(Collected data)
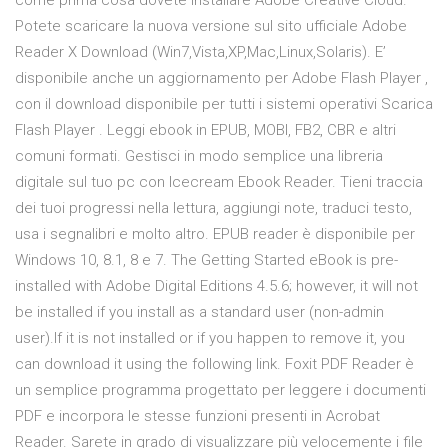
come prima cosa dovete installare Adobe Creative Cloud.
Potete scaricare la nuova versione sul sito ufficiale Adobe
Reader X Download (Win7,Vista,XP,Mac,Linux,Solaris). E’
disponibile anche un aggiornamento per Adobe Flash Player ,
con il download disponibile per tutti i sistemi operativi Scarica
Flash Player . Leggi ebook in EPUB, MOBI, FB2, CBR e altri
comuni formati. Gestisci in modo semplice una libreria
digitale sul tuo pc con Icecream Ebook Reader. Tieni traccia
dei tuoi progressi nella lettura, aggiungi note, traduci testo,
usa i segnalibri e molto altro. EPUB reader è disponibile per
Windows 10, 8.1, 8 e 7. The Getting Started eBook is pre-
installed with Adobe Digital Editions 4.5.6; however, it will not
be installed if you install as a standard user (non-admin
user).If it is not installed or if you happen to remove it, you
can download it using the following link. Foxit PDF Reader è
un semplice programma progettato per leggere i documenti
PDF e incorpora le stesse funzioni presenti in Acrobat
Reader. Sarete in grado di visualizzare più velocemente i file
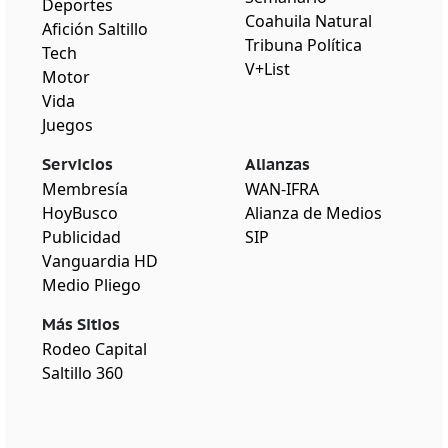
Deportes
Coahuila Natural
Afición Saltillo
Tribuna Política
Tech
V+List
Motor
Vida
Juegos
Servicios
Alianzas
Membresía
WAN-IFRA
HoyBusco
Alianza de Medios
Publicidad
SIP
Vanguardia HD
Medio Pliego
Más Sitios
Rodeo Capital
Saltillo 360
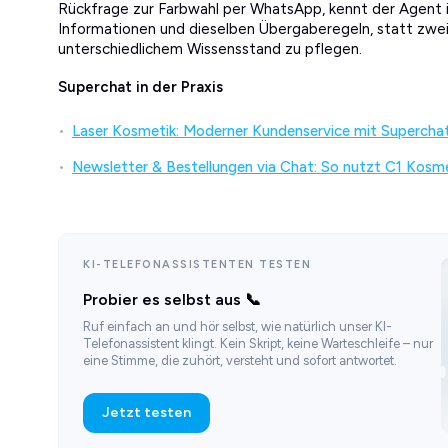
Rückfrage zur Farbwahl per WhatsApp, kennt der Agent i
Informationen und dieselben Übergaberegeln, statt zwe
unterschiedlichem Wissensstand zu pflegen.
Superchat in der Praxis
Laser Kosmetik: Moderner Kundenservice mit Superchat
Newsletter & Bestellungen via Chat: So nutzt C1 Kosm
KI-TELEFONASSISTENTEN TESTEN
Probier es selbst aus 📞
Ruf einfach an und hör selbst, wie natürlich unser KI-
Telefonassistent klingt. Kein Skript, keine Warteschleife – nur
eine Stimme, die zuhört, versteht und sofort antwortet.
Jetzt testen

...

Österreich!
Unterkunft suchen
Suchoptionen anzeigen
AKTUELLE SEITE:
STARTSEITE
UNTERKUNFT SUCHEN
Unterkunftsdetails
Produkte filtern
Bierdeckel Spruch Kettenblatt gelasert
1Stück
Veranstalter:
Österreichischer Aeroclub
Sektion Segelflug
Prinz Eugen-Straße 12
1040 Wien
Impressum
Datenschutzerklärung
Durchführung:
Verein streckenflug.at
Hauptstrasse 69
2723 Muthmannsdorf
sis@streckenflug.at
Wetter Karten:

---

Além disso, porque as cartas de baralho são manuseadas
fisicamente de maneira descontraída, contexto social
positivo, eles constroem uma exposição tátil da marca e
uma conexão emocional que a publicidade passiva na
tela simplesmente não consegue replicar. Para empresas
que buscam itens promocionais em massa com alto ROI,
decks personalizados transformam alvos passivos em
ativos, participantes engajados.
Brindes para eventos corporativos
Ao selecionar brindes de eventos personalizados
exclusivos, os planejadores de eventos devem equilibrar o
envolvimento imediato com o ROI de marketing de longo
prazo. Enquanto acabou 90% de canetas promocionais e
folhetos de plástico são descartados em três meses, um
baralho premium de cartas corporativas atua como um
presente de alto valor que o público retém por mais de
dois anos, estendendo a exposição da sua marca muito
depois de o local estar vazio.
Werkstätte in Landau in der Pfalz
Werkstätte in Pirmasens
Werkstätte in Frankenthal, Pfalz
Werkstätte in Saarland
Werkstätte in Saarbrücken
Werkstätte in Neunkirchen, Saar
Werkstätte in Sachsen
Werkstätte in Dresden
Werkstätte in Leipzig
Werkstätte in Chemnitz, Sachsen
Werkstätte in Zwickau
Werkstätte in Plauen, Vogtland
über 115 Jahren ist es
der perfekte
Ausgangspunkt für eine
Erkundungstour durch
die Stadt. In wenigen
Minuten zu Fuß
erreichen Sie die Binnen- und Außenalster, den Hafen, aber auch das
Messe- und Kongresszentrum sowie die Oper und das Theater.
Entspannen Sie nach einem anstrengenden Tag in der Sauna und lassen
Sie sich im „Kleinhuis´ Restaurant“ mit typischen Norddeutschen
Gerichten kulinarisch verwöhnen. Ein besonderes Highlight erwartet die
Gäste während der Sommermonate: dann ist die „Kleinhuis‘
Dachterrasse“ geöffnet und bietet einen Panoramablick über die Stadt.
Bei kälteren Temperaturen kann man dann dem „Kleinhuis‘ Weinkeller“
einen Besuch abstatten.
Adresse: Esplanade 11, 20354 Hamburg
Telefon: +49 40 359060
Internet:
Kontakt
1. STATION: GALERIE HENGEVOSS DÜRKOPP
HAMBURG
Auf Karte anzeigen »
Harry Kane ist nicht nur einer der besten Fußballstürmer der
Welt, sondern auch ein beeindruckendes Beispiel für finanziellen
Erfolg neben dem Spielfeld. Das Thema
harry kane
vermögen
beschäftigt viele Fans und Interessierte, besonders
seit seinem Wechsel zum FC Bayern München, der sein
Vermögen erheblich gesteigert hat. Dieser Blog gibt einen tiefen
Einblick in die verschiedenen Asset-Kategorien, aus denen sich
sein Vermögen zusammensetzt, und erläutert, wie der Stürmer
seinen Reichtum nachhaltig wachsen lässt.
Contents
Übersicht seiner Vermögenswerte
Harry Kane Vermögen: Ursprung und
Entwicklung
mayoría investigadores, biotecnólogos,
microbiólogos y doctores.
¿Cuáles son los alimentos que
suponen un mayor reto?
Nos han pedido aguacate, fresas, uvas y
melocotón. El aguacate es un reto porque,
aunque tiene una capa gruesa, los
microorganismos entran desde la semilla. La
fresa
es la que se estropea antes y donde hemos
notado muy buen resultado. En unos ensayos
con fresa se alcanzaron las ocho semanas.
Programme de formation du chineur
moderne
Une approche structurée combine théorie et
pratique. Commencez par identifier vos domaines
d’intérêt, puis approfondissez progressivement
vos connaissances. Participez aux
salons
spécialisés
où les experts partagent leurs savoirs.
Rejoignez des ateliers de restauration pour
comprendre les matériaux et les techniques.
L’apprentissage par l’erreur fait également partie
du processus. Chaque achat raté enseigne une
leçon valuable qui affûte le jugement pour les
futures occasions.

» **Exercise instructions**: From the entries above, write out only the lines starting at the line that holds "comprendre les matériaux et les techniques." and ending at the line that holds "futures occasions.", keeping both and matching them exactly.

» **Task result**:
comprendre les matériaux et les techniques.
L’apprentissage par l’erreur fait également partie
du processus. Chaque achat raté enseigne une
leçon valuable qui affûte le jugement pour les
futures occasions.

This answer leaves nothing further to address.